5. What kind of training do I need to work in atomic absorption spectroscopy as a chemical technician?
Many community colleges and technical institutes offer 2-year programs in chemical technology. The Division of Chemical Technicians of the American Chemical Society and the Canadian Society for Chemical Technology provide lists of institutions that offer specialized programs. While these programs offer a good foundation for the development of a chemical technician career in atomic absorption spectrometry, they are by necessity broad in scope and limited by available instrumentation. There is no substitute for on-the-job training in a well-equipped laboratory working with experienced personnel, and programs that offer students that opportunity are of significant value. Programs that emphasize a holistic approach to analytical chemistry (i.e., from sampling to statistical analysis of data) as well as cooperative programs in industrial or government laboratories are obviously to be preferred.
6. What characteristics would you look for in a chemical technician who was to work for you in the area of atomic absorption spectroscopy?
First and foremost, a good background in basic chemistry, a general understanding of instrumentation concepts, good laboratory techniques, and a strong knowledge of computer technology, particularly spreadsheet use and statistics.

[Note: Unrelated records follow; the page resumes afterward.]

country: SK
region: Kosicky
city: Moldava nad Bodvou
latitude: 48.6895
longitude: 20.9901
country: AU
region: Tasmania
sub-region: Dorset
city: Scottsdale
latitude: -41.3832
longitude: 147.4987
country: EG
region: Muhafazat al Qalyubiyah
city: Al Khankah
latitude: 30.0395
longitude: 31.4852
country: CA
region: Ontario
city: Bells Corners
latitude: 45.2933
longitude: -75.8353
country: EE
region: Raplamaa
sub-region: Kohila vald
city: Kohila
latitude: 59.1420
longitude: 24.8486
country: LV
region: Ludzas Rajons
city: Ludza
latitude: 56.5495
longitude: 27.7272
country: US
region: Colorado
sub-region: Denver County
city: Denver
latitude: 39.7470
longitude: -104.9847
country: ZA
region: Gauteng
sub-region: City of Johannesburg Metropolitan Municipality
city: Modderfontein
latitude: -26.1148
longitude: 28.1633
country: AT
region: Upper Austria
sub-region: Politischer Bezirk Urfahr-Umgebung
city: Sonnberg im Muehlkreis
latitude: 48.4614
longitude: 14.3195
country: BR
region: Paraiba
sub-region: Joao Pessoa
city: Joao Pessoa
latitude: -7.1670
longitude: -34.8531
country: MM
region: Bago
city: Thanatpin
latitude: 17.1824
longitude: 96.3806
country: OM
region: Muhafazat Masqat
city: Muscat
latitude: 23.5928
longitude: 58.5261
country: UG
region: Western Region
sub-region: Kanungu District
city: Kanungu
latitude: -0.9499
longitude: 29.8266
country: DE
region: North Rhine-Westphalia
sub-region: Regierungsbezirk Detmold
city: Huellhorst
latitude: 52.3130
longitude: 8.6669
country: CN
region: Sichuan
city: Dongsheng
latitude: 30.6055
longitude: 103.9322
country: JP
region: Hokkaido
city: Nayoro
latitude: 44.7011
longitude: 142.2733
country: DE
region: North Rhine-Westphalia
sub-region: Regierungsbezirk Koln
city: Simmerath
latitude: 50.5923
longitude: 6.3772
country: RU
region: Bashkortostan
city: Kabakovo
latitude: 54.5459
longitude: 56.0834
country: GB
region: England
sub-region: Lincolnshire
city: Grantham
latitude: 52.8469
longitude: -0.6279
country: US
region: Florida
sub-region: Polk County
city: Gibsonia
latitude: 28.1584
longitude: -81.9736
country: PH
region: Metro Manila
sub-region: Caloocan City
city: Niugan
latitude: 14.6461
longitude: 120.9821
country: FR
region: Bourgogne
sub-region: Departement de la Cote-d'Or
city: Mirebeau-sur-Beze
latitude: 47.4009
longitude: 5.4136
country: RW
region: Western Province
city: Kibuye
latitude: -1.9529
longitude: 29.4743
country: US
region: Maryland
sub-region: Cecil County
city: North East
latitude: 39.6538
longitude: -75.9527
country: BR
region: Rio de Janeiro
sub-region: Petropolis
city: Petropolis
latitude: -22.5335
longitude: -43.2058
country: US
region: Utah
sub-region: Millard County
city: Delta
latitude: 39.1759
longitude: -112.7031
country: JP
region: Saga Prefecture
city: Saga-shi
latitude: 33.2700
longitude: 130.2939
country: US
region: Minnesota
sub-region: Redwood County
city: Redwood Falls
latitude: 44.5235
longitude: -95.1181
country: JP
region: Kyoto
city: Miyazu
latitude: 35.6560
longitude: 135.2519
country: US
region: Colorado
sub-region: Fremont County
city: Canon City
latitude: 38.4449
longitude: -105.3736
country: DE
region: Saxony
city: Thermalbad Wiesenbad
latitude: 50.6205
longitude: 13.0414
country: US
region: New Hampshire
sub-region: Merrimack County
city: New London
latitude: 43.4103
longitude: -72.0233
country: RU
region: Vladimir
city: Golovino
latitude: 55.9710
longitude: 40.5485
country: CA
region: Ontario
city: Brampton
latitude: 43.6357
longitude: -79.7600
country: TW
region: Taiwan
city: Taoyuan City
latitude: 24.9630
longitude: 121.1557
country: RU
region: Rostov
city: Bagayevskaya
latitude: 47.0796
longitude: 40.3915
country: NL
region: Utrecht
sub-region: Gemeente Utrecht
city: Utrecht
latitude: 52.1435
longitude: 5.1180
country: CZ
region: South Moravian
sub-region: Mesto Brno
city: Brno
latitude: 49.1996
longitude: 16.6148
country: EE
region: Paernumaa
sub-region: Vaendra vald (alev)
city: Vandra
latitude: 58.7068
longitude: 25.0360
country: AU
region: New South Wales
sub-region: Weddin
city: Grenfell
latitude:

A fundamental understanding of statistical concepts of uncertainty are critical to anyone working in analytical chemistry. I would also expect them to understand the importance of keeping a complete laboratory notebook and have reasonable writing skills. Finally, I would like them to show enthusiasm for their work and a desire to continue learning and pursue career advancement. They don't need specific knowledge of the particular instrumentation they would be using in my laboratory, since I can train them. But the solid foundation provided by education is critical to their success.